§ **Task**
Please reproduce every line of text in the data below verbatim, leaving out the pictures.

(Beginning of Given records)

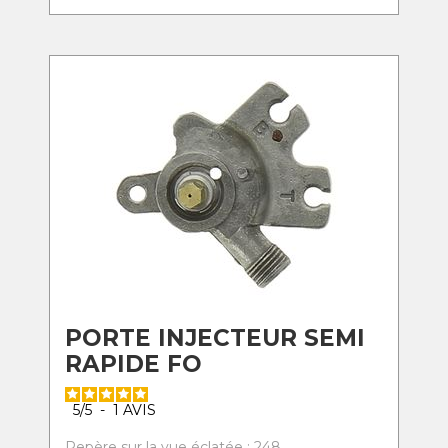
PORTE INJECTEUR SEMI
RAPIDE FO
5
/
5
-
1
AVIS
Repère sur la vue éclatée : 248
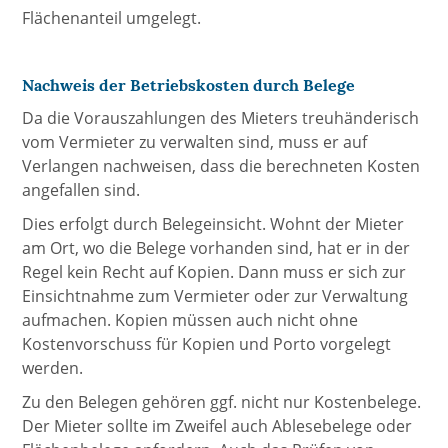
Flächenanteil umgelegt.
Nachweis der Betriebskosten durch Belege
Da die Vorauszahlungen des Mieters treuhänderisch
vom Vermieter zu verwalten sind, muss er auf
Verlangen nachweisen, dass die berechneten Kosten
angefallen sind.
Dies erfolgt durch Belegeinsicht. Wohnt der Mieter
am Ort, wo die Belege vorhanden sind, hat er in der
Regel kein Recht auf Kopien. Dann muss er sich zur
Einsichtnahme zum Vermieter oder zur Verwaltung
aufmachen. Kopien müssen auch nicht ohne
Kostenvorschuss für Kopien und Porto vorgelegt
werden.
Zu den Belegen gehören ggf. nicht nur Kostenbelege.
Der Mieter sollte im Zweifel auch Ablesebelege oder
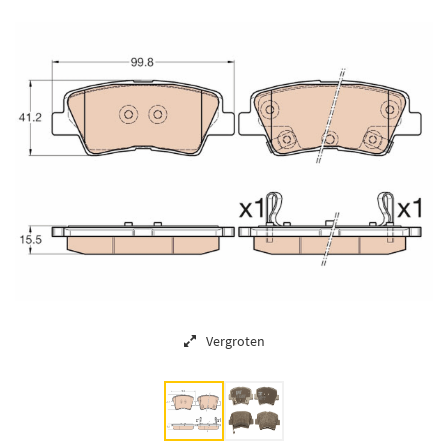
Vergroten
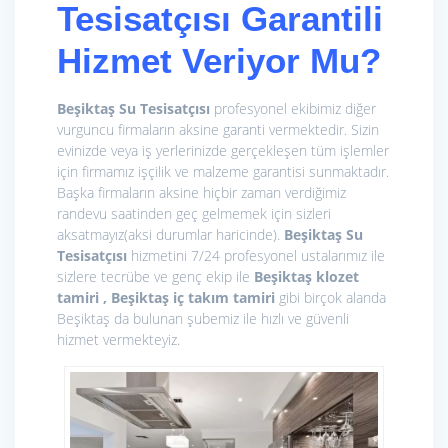
Tesisatçısı Garantili
Hizmet Veriyor Mu?
Beşiktaş Su Tesisatçısı
profesyonel ekibimiz diğer
vurguncu firmaların aksine garanti vermektedir. Sizin
evinizde veya iş yerlerinizde gerçekleşen tüm işlemler
için firmamız işçilik ve malzeme garantisi sunmaktadır.
Başka firmaların aksine hiçbir zaman verdiğimiz
randevu saatinden geç gelmemek için sizleri
aksatmayız(aksi durumlar haricinde).
Beşiktaş Su
Tesisatçısı
hizmetini 7/24 profesyonel ustalarımız ile
sizlere tecrübe ve genç ekip ile
Beşiktaş klozet
tamiri , Beşiktaş iç takım tamiri
gibi birçok alanda
Beşiktaş da bulunan şubemiz ile hızlı ve güvenli
hizmet vermekteyiz.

(End of Given records)

§ **Task response**
PORTE INJECTEUR SEMI
RAPIDE FO
5
/
5
-
1
AVIS
Repère sur la vue éclatée : 248
Flächenanteil umgelegt.
Nachweis der Betriebskosten durch Belege
Da die Vorauszahlungen des Mieters treuhänderisch
vom Vermieter zu verwalten sind, muss er auf
Verlangen nachweisen, dass die berechneten Kosten
angefallen sind.
Dies erfolgt durch Belegeinsicht. Wohnt der Mieter
am Ort, wo die Belege vorhanden sind, hat er in der
Regel kein Recht auf Kopien. Dann muss er sich zur
Einsichtnahme zum Vermieter oder zur Verwaltung
aufmachen. Kopien müssen auch nicht ohne
Kostenvorschuss für Kopien und Porto vorgelegt
werden.
Zu den Belegen gehören ggf. nicht nur Kostenbelege.
Der Mieter sollte im Zweifel auch Ablesebelege oder
Vergroten
Tesisatçısı Garantili
Hizmet Veriyor Mu?
Beşiktaş Su Tesisatçısı
profesyonel ekibimiz diğer
vurguncu firmaların aksine garanti vermektedir. Sizin
evinizde veya iş yerlerinizde gerçekleşen tüm işlemler
için firmamız işçilik ve malzeme garantisi sunmaktadır.
Başka firmaların aksine hiçbir zaman verdiğimiz
randevu saatinden geç gelmemek için sizleri
aksatmayız(aksi durumlar haricinde).
Beşiktaş Su
Tesisatçısı
hizmetini 7/24 profesyonel ustalarımız ile
sizlere tecrübe ve genç ekip ile
Beşiktaş klozet
tamiri , Beşiktaş iç takım tamiri
gibi birçok alanda
Beşiktaş da bulunan şubemiz ile hızlı ve güvenli
hizmet vermekteyiz.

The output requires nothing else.